As the media shines a bright light on the city of Flint, Michigan, and its lead-tainted water, too many signs are pointing toward another incident of environmental racism that has left hundreds of thousands of Americans vulnerable to the will and neglect of the powerful.
Looking at the disturbing tragedy in Flint from New York City, the most progressive city in the country, it is impossible to not take an honest look at our own cases of systemic environmental racism, whose victims are still seeking justice.
A few of these cases hit very close to home for me as a resident and representative of southeast Queens and the Rockaways.
In a city as large as New York, we create a large amount of waste, but about 80 percent of that waste is hauled to transfer stations in north Brooklyn, southeast Queens and the south Bronx, communities that are home to large minority populations. These transfer stations bring constant truck traffic with diesel particulate matter that contributes to asthma and lung cancer and can lead to heart disease and high mortality rates. There has to be a better and more equitable way to distribute this waste, and while the city is working toward cutting trash by 2030, our residents who are overburdened by pollutants deserve some relief well before that goal is reached.
In southeast Queens, those trucks do double the damage as they transport cargo to John F. Kennedy International Airport, adding to the never-ending barrage of air and noise pollution caused by the airport that diminishes the health and overall quality of life of residents on a daily basis.
In 2013, the Citizens’ Committee for Children of New York released a study, “Keeping Track of New York City’s Children,” which showed that the strongest concentrations of asthma hospitalizations in children were in the South Bronx, north and central Brooklyn, and Jamaica and the Rockaways.
While the air quality of the city in general has drastically improved with the elimination of Heating Oil No. 6 and the phase out of No. 4, the Environmental Protection Agency’s air toxics data shows that many residents of New York City live in areas at elevated or highly elevated risk for cancer and non-cancer health effects, such as respiratory disease.
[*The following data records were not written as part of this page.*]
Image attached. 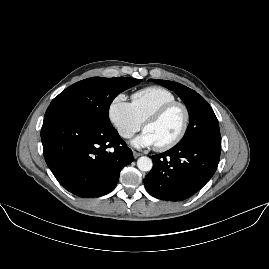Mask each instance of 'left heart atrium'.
I'll return each mask as SVG.
<instances>
[{
  "instance_id": "39dd6f15",
  "label": "left heart atrium",
  "mask_w": 269,
  "mask_h": 269,
  "mask_svg": "<svg viewBox=\"0 0 269 269\" xmlns=\"http://www.w3.org/2000/svg\"><path fill=\"white\" fill-rule=\"evenodd\" d=\"M132 145L135 147H150L155 146L152 138L147 132H144L132 141Z\"/></svg>"
}]
</instances>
This same data has shown that the risks are even higher in environmental justice communities throughout the city.
Residents of southeast Queens were also ignored for decades as they had to bail water out of their homes every time a drop of rain fell because the area lacked adequate sewer infrastructure. Thankfully, I worked with Mayor Bill de Blasio and Department of Environmental Protection Commissioner Emily Lloyd to secure $1.2 billion to plot a path to ending this systemic neglect, but it is a long road to full recovery.
The de Blasio administration has been making a concerted effort to clean up environmental issues across the city, but it is imperative that both the City Council and the administration ensure that the communities suffering from the highest risk get the most attention. In order to do that, we need more data in all aspects of environmental justice. This was the impetus for a Council hearing on Thursday, considering two bills that call on the Department of Environmental Protection to conduct an environmental justice study to identify and report on environmental factors and health consequences in environmental justice communities as well as requiring all city agencies to focus on measures to address and eliminate environmental injustice.
It is our job as elected representatives of this city to stand up and make progress to improve our environment for all New Yorkers, especially those who have been gasping for air and treading water for far too long.
Donovan Richards is a New York City Council member representing District 31, which covers Laurelton, Rosedale, Springfield Gardens and Far Rockaway in Queens.